In February 2021, national and regional environmental groups petitioned the EPA, under the Biden administration, to raise environmental protections from phosphogypsum stacks in at least 12 states under the Resource Conservation and Recovery Act and the Toxic Substances Control Act; well-known groups included Center for Biological Diversity, Waterkeeper Alliance, and Sierra Club.

==2021 incident==
On March 25, 2021, leaks were discovered in the containment wall of a 67 acre holding pool located in a stack of phosphogypsum, storing approximately 480 e6USgal of wastewater containing nitrogen, phosphorus, ammonia, and small amounts of radium and uranium from the former operations at the plant, as well as seawater from the dredging of Berth 12 at Port Manatee. The leak was reported to authorities on March 26 and worsened over the following days. Residents in the area were ordered to evacuate on April 1. Efforts to repair the leaks on April 2 and 3 were unsuccessful, and Florida Governor Ron DeSantis declared a local state of emergency for the entire county, and wider evacuations were conducted on April 3. An estimated 316 households were within the evacuation zone. Contaminated water was being pumped from the reservoir and discharged into Tampa Bay at the rate of 22,000 USgal per minute in an effort to prevent the collapse of the reservoir, which threatened to flood the surrounding area and destabilize two adjacent pools storing more hazardous wastewater.

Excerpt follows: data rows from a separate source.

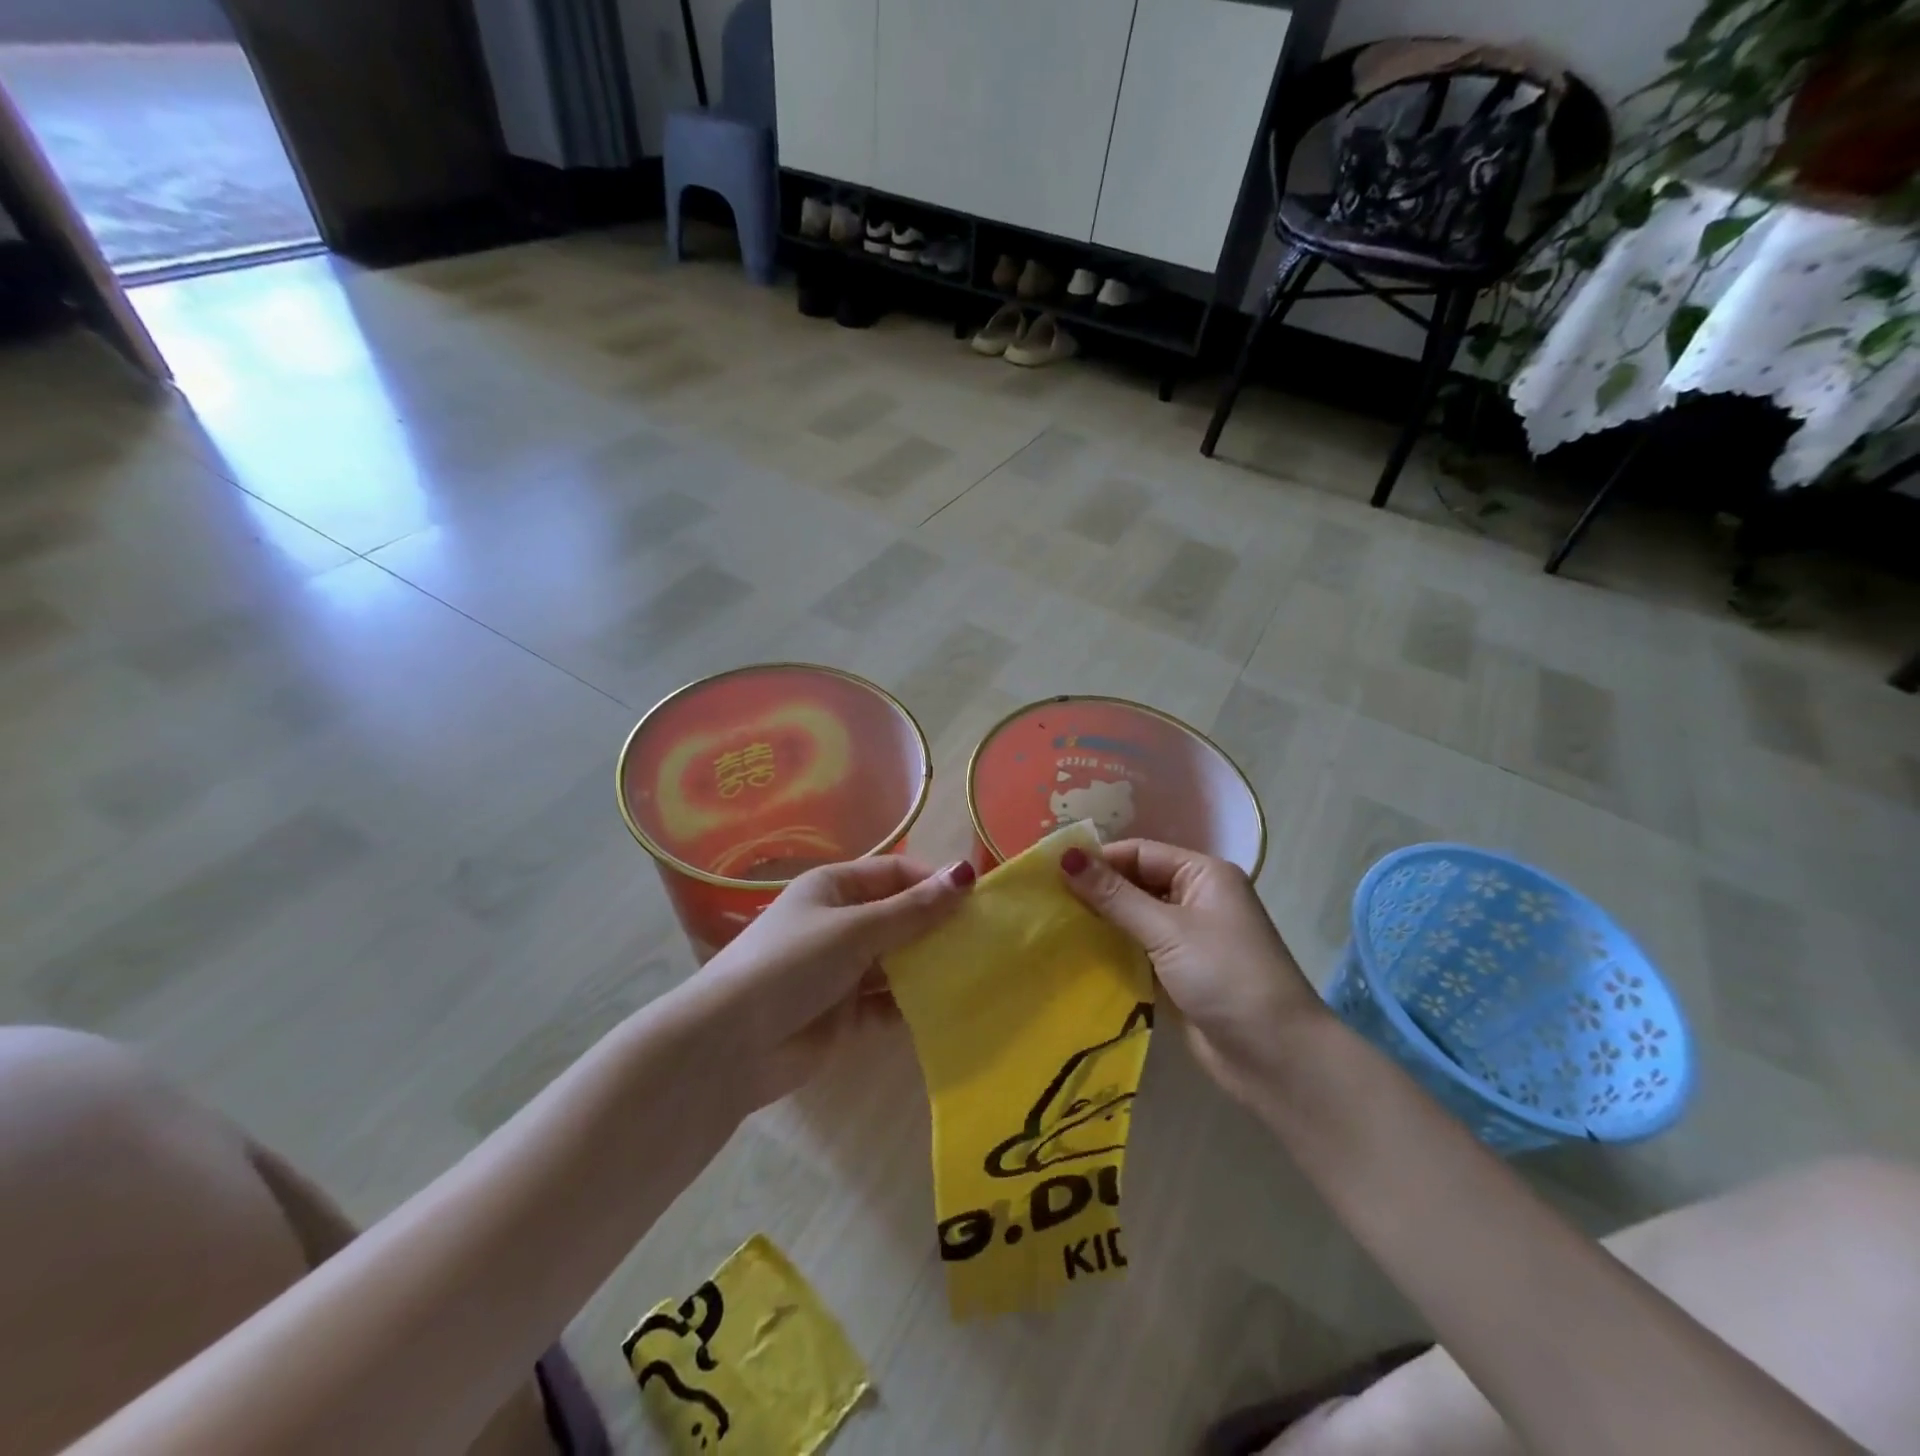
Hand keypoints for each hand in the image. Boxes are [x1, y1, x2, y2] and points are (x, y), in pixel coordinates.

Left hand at [697, 856, 974, 1104]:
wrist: (731, 1044)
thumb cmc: (791, 964)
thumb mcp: (854, 929)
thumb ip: (912, 909)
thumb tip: (966, 873)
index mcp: (835, 888)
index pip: (895, 874)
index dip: (934, 883)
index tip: (976, 901)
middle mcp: (840, 923)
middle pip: (900, 917)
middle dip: (937, 927)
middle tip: (985, 940)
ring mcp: (843, 970)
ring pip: (898, 961)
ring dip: (929, 966)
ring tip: (977, 972)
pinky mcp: (846, 1013)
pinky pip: (890, 1001)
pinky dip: (914, 1003)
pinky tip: (948, 1007)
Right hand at [1059, 839, 1325, 1106]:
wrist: (1275, 1058)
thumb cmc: (1225, 977)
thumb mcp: (1167, 930)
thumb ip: (1115, 896)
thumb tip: (1066, 857)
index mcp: (1202, 875)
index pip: (1139, 853)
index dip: (1098, 860)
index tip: (1050, 872)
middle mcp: (1195, 899)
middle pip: (1134, 884)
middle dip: (1094, 891)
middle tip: (1044, 900)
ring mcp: (1187, 939)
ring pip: (1132, 919)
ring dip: (1099, 923)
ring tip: (1050, 924)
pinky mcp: (1177, 974)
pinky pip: (1136, 951)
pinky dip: (1111, 951)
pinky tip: (1075, 955)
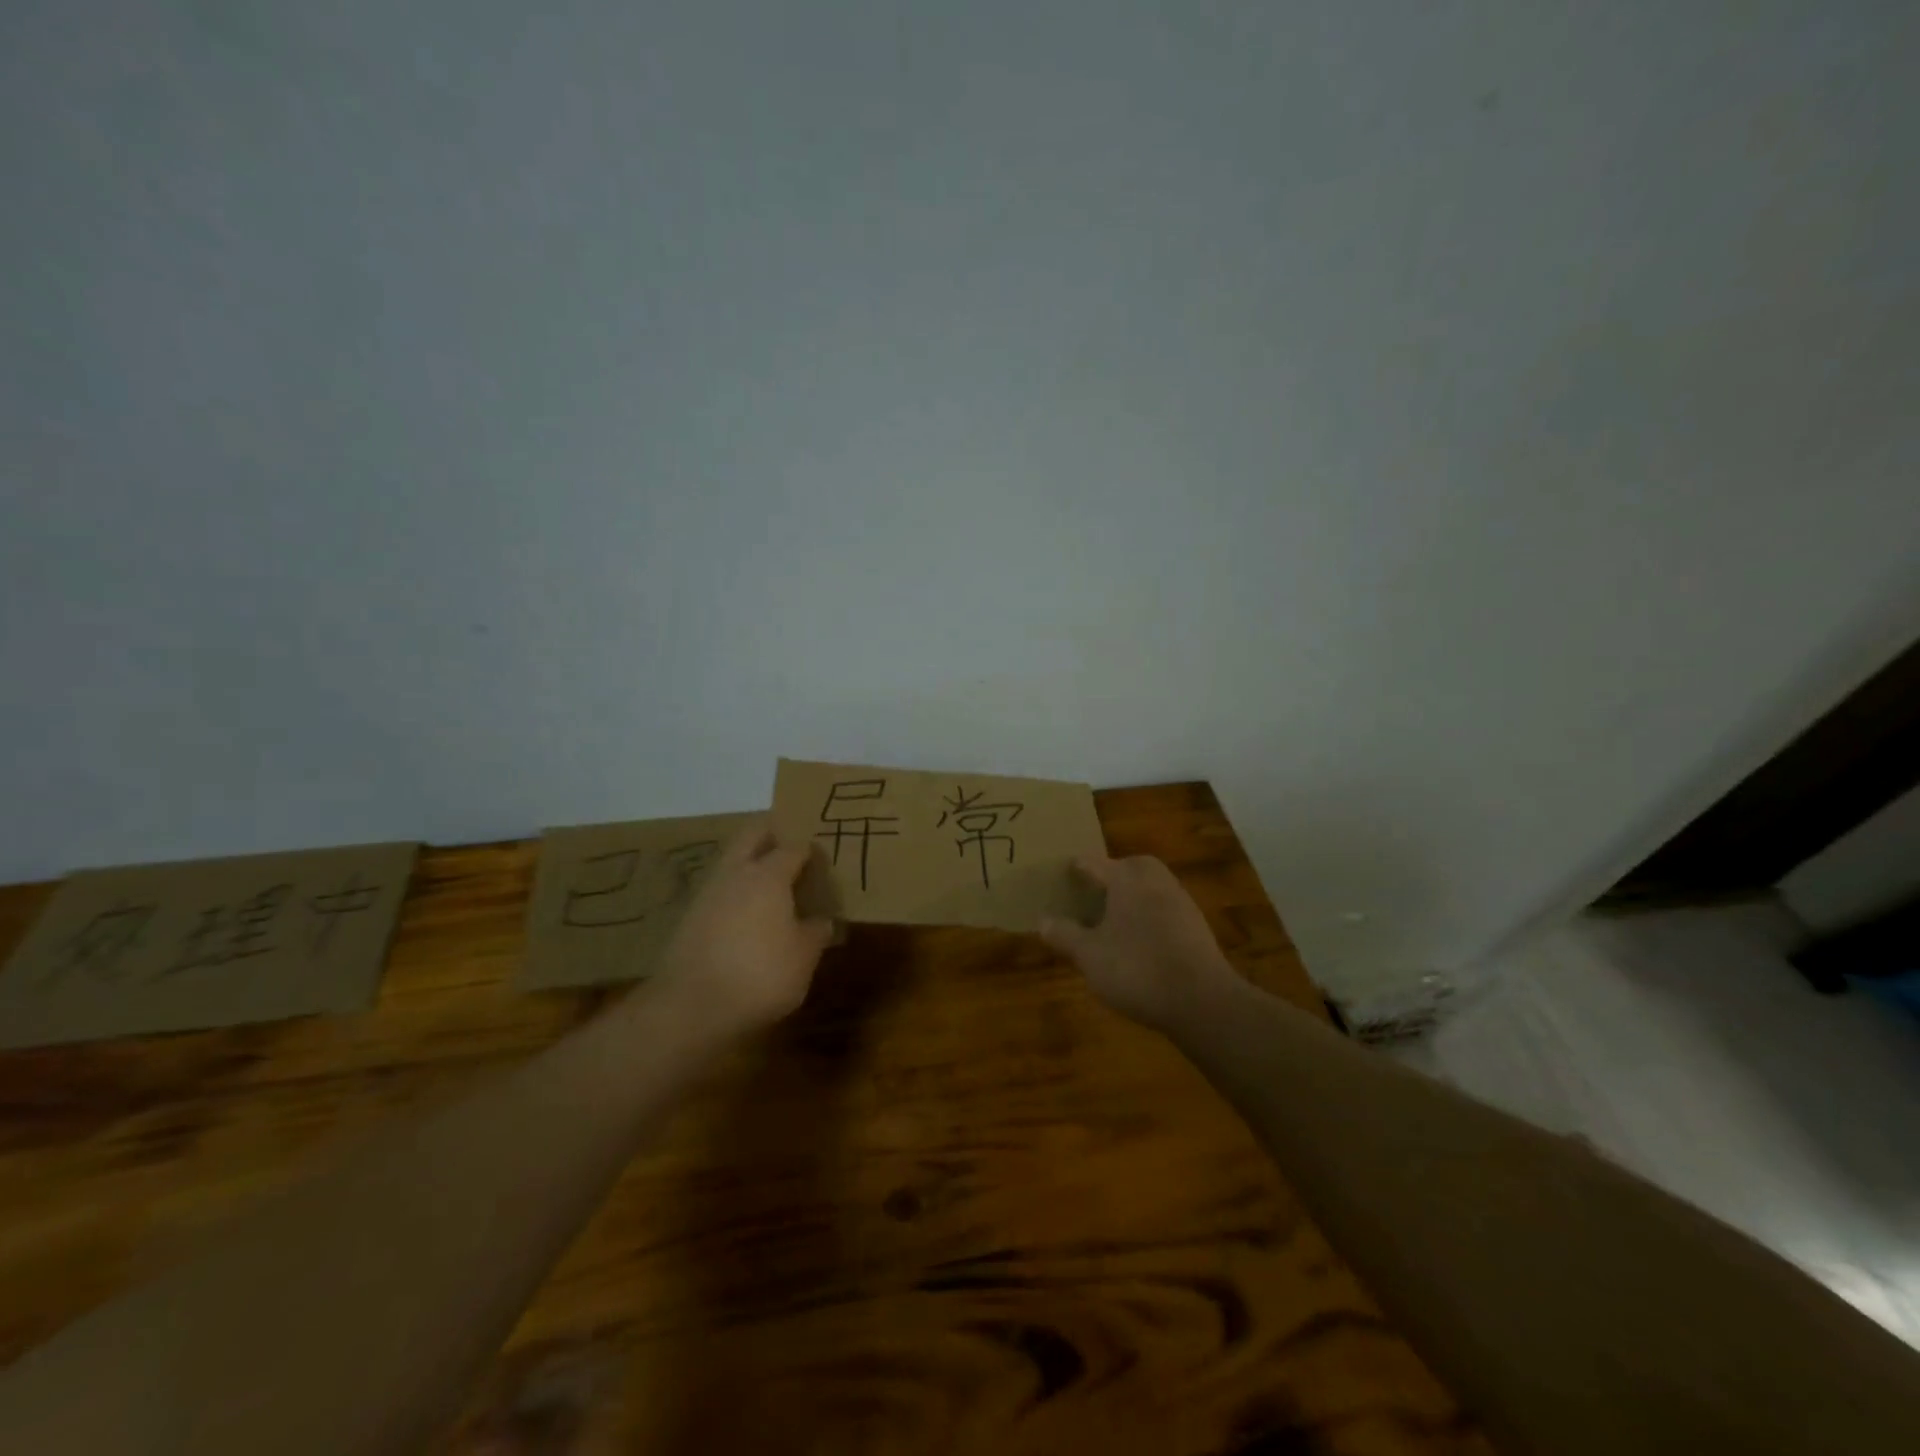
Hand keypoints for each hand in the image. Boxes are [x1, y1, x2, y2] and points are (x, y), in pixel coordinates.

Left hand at [654, 825, 834, 1036]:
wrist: (690, 1007)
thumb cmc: (760, 974)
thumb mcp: (803, 958)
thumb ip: (816, 933)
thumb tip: (823, 920)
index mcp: (769, 875)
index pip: (795, 848)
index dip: (811, 852)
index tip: (823, 863)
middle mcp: (736, 872)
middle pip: (753, 834)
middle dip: (773, 835)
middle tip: (793, 853)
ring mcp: (708, 892)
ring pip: (732, 860)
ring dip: (750, 864)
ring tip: (772, 887)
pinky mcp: (689, 916)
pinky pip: (719, 890)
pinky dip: (735, 893)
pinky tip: (746, 917)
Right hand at [1041, 855, 1236, 1032]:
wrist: (1202, 1001)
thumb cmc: (1137, 968)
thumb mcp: (1089, 955)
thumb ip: (1064, 934)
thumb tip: (1042, 920)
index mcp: (1126, 877)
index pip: (1092, 863)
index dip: (1073, 870)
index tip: (1059, 878)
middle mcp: (1155, 879)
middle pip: (1126, 869)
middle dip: (1108, 878)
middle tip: (1088, 897)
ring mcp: (1180, 901)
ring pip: (1146, 889)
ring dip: (1129, 900)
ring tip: (1109, 923)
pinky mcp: (1195, 926)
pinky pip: (1162, 911)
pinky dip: (1146, 919)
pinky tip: (1137, 944)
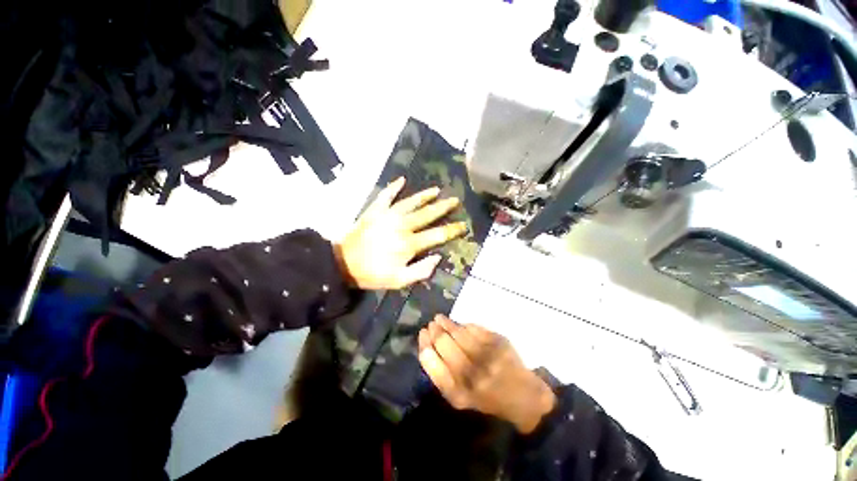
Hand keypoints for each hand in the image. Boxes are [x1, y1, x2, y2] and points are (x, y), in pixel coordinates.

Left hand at [334, 177, 467, 289]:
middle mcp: (402, 226)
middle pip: (427, 214)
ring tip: (436, 190)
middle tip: (455, 200)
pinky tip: (401, 180)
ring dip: (424, 195)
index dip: (453, 230)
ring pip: (411, 202)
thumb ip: (421, 271)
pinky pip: (386, 195)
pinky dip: (393, 187)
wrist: (343, 264)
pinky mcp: (375, 211)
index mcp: (409, 244)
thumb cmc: (372, 274)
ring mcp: (388, 215)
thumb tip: (438, 257)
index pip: (437, 235)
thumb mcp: (399, 280)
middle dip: (443, 207)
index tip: (463, 225)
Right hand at [418, 315, 555, 433]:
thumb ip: (441, 376)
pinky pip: (474, 328)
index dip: (425, 344)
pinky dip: (463, 325)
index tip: (422, 333)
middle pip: (445, 343)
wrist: (523, 397)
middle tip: (431, 324)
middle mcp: (473, 375)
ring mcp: (488, 356)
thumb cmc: (487, 398)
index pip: (434, 363)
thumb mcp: (459, 398)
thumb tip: (428, 345)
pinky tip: (459, 325)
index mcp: (460, 393)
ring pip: (459, 332)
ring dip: (446, 323)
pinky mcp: (499, 342)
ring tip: (439, 319)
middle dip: (434, 331)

DeSantis toured the site on April 4 and, in a press conference, stated that the wastewater discharged into Tampa Bay was not considered radioactive but did contain phosphorus and nitrogen. The worst-case scenario he described in the press conference was a 20 ft- high wave of contaminated water flooding the surrounding area and potentially destabilizing gypsum stacks that contain radioactive material. Officials said that once the situation has been resolved, they intend to permanently close the site, with the reservoirs drained, filled, and capped. If the contaminated water drains through leaks in the radioactive soil of which the stacks are made, however, that radioactive soil could be carried along with the water and issues arose regarding the condition of the plastic liners used in the stacks.

The Manatee County commission voted to allow the contaminated water held in the stacks to be injected into deep wells, which had been banned when proposed previously by an owner of the property. Deep-well injection with contaminated water is a controversial procedure that could adversely affect the aquifer used for agricultural irrigation and drinking water, contaminating the water source.

Florida lawmakers secured $100 million to permanently close Piney Point and clean the site. In August, HRK Holdings LLC was sued by the Florida Department of Environmental Protection (FDEP) for failure to operate the site safely.